"Джойс Кэри. Овца" - читать интересную книгу автора

ответственность. И ей-богу, я для нее ничего не жалел. Но у человека ведь
и работа, я не могу только при ней состоять, ну и - в общем, Уилли, удрала
она. Прямо сегодня. С одним малым, тут по соседству. Жулик и ничтожество.
Но я выведал, куда они едут. В Лондон. Будут на Пэддингтонском вокзале в
девять тридцать. Если ты выезжаешь сразу, ты успеваешь их перехватить. У
тебя еще сорок минут.
- Извини меня, Блю, но я твою Флори никогда не видел...
- Минуточку, старик. Семнадцатилетний ребенок попался в лапы к подонку,
ничтожеству. Известный двоеженец. Срок за такие штуки схлопотал, под
именем Кэффи. Низкий негодяй, пробы негде ставить, алкоголик, долгов не
отдает. Она с ним погибнет, просто погибнет. Сам подумай - совсем девочка,
наивная, как слепой котенок. И тебе-то надо заскочить на вокзал, и все
дела, сказать: Флори, мол, папа в отчаянии, он приедет ночным поездом, он
просит только его дождаться. Всего пару часов подождать. Ради папы. Это ж
никого ни к чему не обязывает. Попроси просто. Ну, скажет "нет", значит,
ничего не попишешь. Не знаю, как я это переживу, но ничего не попишешь. И
не скажет она "нет", старик. Уж будьте уверены. Она добрая девочка, любит
своего папу, как мать родную не любят. Если б ее эта сволочь не
обработала, она б никогда на такое не пошла. Она меня подождет, а тебе
потом будет благодарна, старик, до конца своих дней будет тебе благодарна.
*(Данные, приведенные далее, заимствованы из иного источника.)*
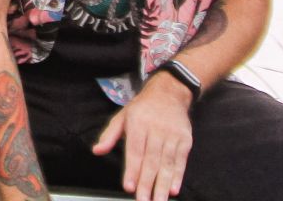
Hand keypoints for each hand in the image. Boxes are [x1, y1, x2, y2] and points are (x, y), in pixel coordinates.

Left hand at [92, 77, 192, 200]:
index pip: (135, 151)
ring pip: (167, 163)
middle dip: (147, 183)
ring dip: (163, 185)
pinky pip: (181, 161)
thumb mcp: (122, 116)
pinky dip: (178, 177)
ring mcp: (172, 135)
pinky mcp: (185, 140)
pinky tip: (174, 190)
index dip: (132, 170)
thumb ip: (109, 135)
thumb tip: (97, 150)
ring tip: (159, 200)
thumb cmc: (142, 108)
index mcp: (137, 123)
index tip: (129, 187)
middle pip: (151, 160)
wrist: (170, 93)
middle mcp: (156, 129)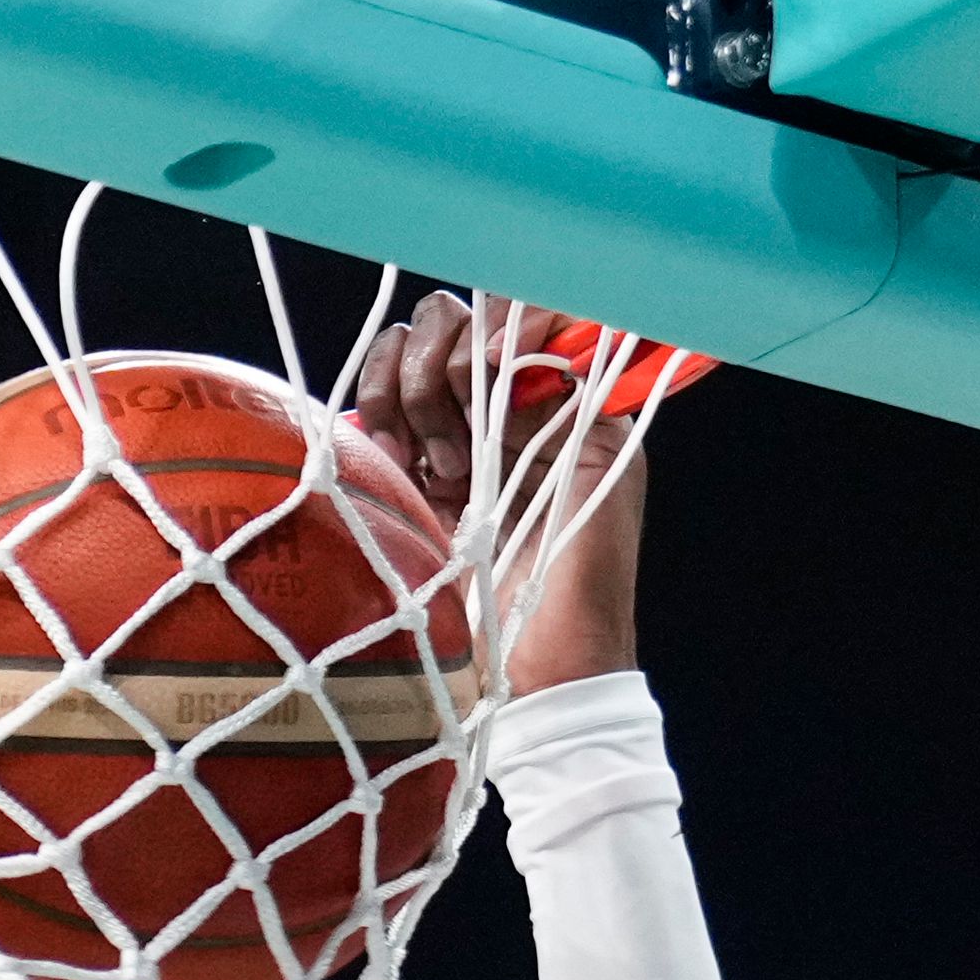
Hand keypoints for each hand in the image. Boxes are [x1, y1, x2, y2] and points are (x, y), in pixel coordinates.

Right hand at [351, 286, 646, 689]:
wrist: (539, 671)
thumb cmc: (587, 582)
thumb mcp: (603, 470)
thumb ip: (567, 395)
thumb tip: (500, 352)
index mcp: (563, 397)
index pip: (520, 308)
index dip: (506, 319)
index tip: (501, 364)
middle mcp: (506, 406)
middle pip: (454, 319)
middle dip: (450, 368)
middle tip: (465, 451)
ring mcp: (454, 434)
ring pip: (408, 350)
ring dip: (410, 394)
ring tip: (439, 469)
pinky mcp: (409, 471)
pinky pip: (375, 401)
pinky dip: (376, 414)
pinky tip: (402, 465)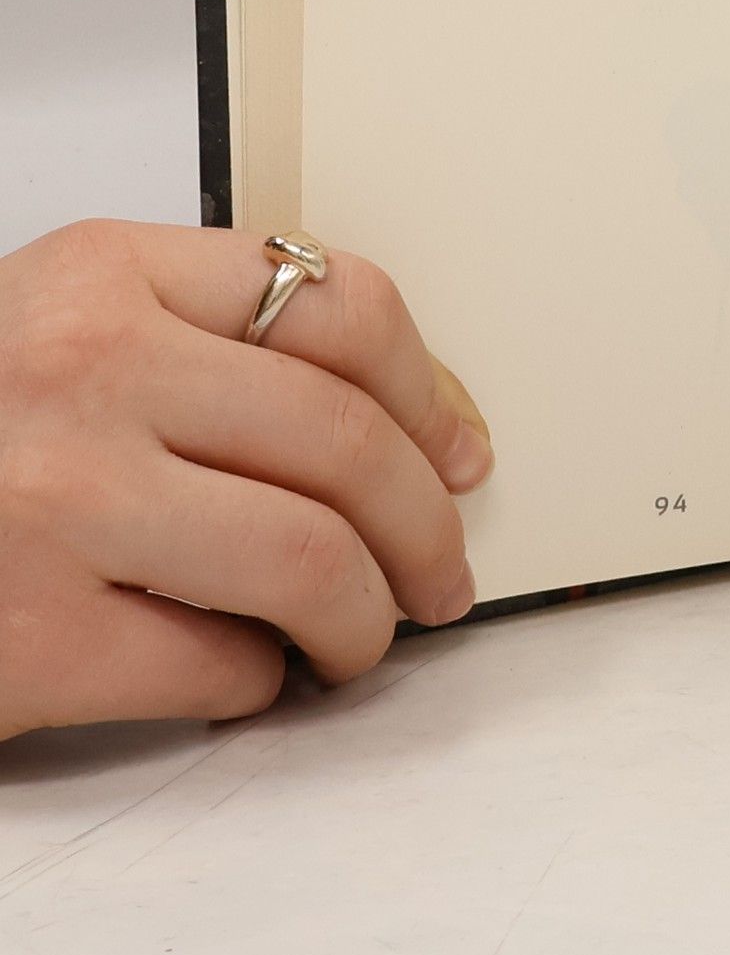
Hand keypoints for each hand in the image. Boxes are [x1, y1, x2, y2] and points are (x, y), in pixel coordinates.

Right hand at [0, 220, 492, 738]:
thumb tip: (422, 425)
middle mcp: (85, 371)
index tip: (460, 452)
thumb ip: (219, 343)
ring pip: (310, 560)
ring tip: (361, 636)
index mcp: (109, 273)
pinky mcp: (27, 638)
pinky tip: (242, 669)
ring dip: (367, 617)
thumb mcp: (74, 328)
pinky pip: (220, 665)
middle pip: (348, 444)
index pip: (346, 306)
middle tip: (442, 571)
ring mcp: (53, 503)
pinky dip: (259, 682)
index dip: (433, 394)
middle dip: (429, 527)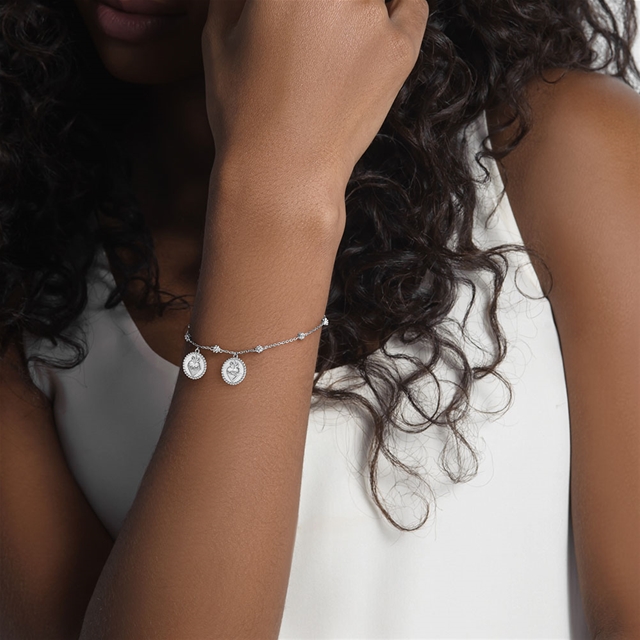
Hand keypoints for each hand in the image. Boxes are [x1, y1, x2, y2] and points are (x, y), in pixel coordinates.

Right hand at [202, 0, 428, 204]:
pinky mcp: (400, 49)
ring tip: (335, 39)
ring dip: (355, 7)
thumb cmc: (243, 110)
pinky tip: (378, 20)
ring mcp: (372, 15)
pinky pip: (411, 4)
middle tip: (313, 26)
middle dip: (322, 5)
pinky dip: (398, 3)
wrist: (281, 173)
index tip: (295, 11)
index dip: (292, 1)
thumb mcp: (217, 36)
Ты ее сразу узнаешь. Хорошенькая такая, волосики светлые, голубые глазки.
Выглядит моложе своих лет - совсем ребенок. Да, и она, значит, в длинном
зеленом пальто и в зеленой шляпке. А он - не знаю он в чем, но такой
хмырь, черные усы, и - слушай, старик, - если он хоть слово вякнет, ты
сразу зови полицию. Он моментально слиняет.
Томлину вовсе не хочется с ним спорить. Он говорит:
- Прости, сейчас поздно, на поезд мне уже не поспеть. Машины у меня
нет, а место у нас глухое, такси я вряд ли поймаю.
- Нет машины, нет такси - да что ты порешь? Соображаешь ты или нет,
что, кроме тебя, никто на свете не может для меня это сделать - спасти
бедного ребенка от мук и позора? Господи, Уилли, если ты наплюешь мне в
душу, я тогда - все, я просто горло себе перережу. Зачем тогда вообще жить
- слава богу, и так хлебнул горя, будь здоров, но я верил в дружбу, думал:
"Фу ты ну ты, одни сволочи кругом, но два благородных существа есть среди
всей этой швали - Флори да Уилли Томлин". Выходит, я ошибся. А, да ну
тебя, чего тут толковать. - И он швыряет трубку.
Томлин откидывается на спинку кресла, думает: "Этого еще не хватало.
Какая-то фантастика". Он раскуривает трубку, снова открывает "Таймс" и
пробует восстановить прерванное блаженство.
Но оно ушло безвозвратно. Нервы не выдержали. Он ужасно огорчился.
Девяносто процентов всей речи Блю можно списать на фиглярство, но на
десять-то процентов тот в самом деле удручен. Наверное, он привязан к этой
своей дочери, сердце есть ведь и у проходимцев. В ушах его еще стоит крик
"зачем тогда вообще жить". Ах, как гадко. Его все больше смущает
собственная бесчувственность. Тут ближний в последней крайности, а он не
находит ничего лучшего, как попрекнуть его липовым чеком тридцатилетней
давности.
Он даже сам себе удивляется. Как можно дойти до такой мелочности, так
очерстветь?
Если б он знал адрес Блю! Он бы позвонил ему, предложил свои услуги.